### Task prompt
Reproduce every entry exactly, without alteration.
[[ Data for review, beginning ]]
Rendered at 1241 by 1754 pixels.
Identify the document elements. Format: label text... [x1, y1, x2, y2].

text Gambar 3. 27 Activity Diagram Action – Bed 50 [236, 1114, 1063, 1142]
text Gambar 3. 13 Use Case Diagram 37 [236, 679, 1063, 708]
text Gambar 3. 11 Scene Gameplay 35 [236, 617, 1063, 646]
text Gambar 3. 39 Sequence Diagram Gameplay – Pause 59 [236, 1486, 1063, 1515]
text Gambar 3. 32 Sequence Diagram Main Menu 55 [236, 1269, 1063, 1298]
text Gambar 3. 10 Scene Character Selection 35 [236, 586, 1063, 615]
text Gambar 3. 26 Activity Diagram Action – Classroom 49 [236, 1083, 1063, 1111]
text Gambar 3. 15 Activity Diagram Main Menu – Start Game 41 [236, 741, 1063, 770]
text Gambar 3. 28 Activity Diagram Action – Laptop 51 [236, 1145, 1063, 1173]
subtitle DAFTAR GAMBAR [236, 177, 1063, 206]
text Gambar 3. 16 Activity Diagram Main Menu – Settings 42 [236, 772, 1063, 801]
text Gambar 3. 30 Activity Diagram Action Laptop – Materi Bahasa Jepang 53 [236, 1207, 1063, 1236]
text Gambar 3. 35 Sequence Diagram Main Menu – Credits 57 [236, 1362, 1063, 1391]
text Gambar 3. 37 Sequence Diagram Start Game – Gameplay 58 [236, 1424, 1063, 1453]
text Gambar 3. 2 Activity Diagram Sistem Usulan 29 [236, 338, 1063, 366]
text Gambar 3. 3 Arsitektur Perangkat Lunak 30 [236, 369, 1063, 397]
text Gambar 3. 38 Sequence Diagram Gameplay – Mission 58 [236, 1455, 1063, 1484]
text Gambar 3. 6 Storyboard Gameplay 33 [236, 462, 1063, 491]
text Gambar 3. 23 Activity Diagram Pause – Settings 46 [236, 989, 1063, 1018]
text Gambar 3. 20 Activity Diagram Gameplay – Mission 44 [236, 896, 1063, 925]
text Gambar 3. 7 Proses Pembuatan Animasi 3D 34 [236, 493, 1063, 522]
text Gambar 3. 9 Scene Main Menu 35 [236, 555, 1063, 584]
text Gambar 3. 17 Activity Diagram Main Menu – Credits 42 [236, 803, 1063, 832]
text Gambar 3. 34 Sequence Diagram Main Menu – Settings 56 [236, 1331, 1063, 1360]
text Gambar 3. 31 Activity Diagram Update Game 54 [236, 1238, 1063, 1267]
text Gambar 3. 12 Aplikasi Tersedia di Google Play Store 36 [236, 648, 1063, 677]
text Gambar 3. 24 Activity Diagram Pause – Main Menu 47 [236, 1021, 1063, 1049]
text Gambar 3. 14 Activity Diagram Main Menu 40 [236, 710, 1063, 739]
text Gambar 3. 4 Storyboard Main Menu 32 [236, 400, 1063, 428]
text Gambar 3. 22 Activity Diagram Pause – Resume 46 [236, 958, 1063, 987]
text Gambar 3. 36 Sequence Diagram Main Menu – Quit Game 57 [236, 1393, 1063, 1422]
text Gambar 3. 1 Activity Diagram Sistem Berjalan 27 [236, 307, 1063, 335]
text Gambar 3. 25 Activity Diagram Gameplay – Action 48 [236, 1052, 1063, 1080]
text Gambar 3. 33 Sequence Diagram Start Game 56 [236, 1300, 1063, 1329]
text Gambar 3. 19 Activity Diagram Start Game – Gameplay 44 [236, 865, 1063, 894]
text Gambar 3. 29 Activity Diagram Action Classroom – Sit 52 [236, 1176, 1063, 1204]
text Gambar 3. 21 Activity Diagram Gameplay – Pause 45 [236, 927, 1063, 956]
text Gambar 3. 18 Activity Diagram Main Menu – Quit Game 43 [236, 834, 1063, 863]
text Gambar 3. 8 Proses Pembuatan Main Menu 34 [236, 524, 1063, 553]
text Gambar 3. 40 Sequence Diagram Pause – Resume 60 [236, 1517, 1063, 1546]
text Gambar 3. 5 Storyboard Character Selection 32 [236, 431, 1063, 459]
[[ Data for review, end ]]
### Result
Rendered at 1241 by 1754 pixels.
Identify the document elements. Format: label text... [x1, y1, x2, y2].

text Gambar 3. 27 Activity Diagram Action – Bed 50 [236, 1114, 1063, 1142]
text Gambar 3. 13 Use Case Diagram 37 [236, 679, 1063, 708]
text Gambar 3. 11 Scene Gameplay 35 [236, 617, 1063, 646]
text Gambar 3. 39 Sequence Diagram Gameplay – Pause 59 [236, 1486, 1063, 1515]
text Gambar 3. 32 Sequence Diagram Main Menu 55 [236, 1269, 1063, 1298]
text Gambar 3. 10 Scene Character Selection 35 [236, 586, 1063, 615]
text Gambar 3. 26 Activity Diagram Action – Classroom 49 [236, 1083, 1063, 1111]
text Gambar 3. 15 Activity Diagram Main Menu – Start Game 41 [236, 741, 1063, 770]
text Gambar 3. 28 Activity Diagram Action – Laptop 51 [236, 1145, 1063, 1173]
subtitle DAFTAR GAMBAR [236, 177, 1063, 206]
text Gambar 3. 16 Activity Diagram Main Menu – Settings 42 [236, 772, 1063, 801]
text Gambar 3. 30 Activity Diagram Action Laptop – Materi Bahasa Jepang 53 [236, 1207, 1063, 1236]
text Gambar 3. 35 Sequence Diagram Main Menu – Credits 57 [236, 1362, 1063, 1391]
text Gambar 3. 37 Sequence Diagram Start Game – Gameplay 58 [236, 1424, 1063, 1453]
text Gambar 3. 2 Activity Diagram Sistem Usulan 29 [236, 338, 1063, 366]
text Gambar 3. 3 Arsitektur Perangkat Lunak 30 [236, 369, 1063, 397]
text Gambar 3. 38 Sequence Diagram Gameplay – Mission 58 [236, 1455, 1063, 1484]
text Gambar 3. 6 Storyboard Gameplay 33 [236, 462, 1063, 491]
text Gambar 3. 23 Activity Diagram Pause – Settings 46 [236, 989, 1063, 1018]
text Gambar 3. 20 Activity Diagram Gameplay – Mission 44 [236, 896, 1063, 925]
text Gambar 3. 7 Proses Pembuatan Animasi 3D 34 [236, 493, 1063, 522]
text Gambar 3. 9 Scene Main Menu 35 [236, 555, 1063, 584]
text Gambar 3. 17 Activity Diagram Main Menu – Credits 42 [236, 803, 1063, 832]
text Gambar 3. 34 Sequence Diagram Main Menu – Settings 56 [236, 1331, 1063, 1360]
text Gambar 3. 31 Activity Diagram Update Game 54 [236, 1238, 1063, 1267]
text Gambar 3. 12 Aplikasi Tersedia di Google Play Store 36 [236, 648, 1063, 677]
text Gambar 3. 24 Activity Diagram Pause – Main Menu 47 [236, 1021, 1063, 1049]
text Gambar 3. 14 Activity Diagram Main Menu 40 [236, 710, 1063, 739]
text Gambar 3. 4 Storyboard Main Menu 32 [236, 400, 1063, 428]
text Gambar 3. 22 Activity Diagram Pause – Resume 46 [236, 958, 1063, 987]
text Gambar 3. 36 Sequence Diagram Main Menu – Quit Game 57 [236, 1393, 1063, 1422]
text Gambar 3. 1 Activity Diagram Sistem Berjalan 27 [236, 307, 1063, 335]
text Gambar 3. 25 Activity Diagram Gameplay – Action 48 [236, 1052, 1063, 1080]
text Gambar 3. 33 Sequence Diagram Start Game 56 [236, 1300, 1063, 1329]
text Gambar 3. 19 Activity Diagram Start Game – Gameplay 44 [236, 865, 1063, 894]
text Gambar 3. 29 Activity Diagram Action Classroom – Sit 52 [236, 1176, 1063, 1204]
text Gambar 3. 21 Activity Diagram Gameplay – Pause 45 [236, 927, 1063, 956]
text Gambar 3. 18 Activity Diagram Main Menu – Quit Game 43 [236, 834, 1063, 863]
text Gambar 3. 8 Proses Pembuatan Main Menu 34 [236, 524, 1063, 553]
text Gambar 3. 40 Sequence Diagram Pause – Resume 60 [236, 1517, 1063, 1546]
text Gambar 3. 5 Storyboard Character Selection 32 [236, 431, 1063, 459]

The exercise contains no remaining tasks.